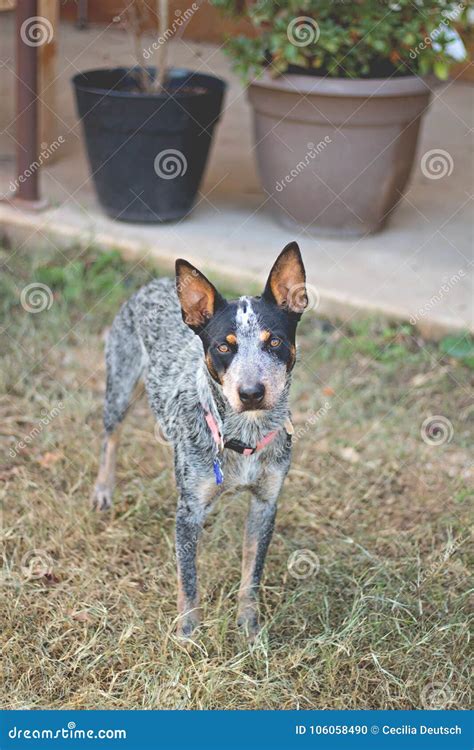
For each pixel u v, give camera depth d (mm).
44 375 5570
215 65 10016
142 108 6258
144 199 6645
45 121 7637
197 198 7188
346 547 4328
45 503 4457
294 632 3840
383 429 5184
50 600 3904
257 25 6383
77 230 6590
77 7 11281
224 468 3545
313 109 6203
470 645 3762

◆ **ASSIGNMENT**
Leave nothing out but the pictures when transcribing the records.

◆ **TASK RESULT**
For each pixel u v, give camera depth d (mm).
44 375 5570
215 65 10016
142 108 6258
144 199 6645
45 121 7637
197 198 7188
346 547 4328
45 503 4457
294 632 3840
383 429 5184
50 600 3904
257 25 6383
77 230 6590
77 7 11281
224 468 3545
313 109 6203
470 645 3762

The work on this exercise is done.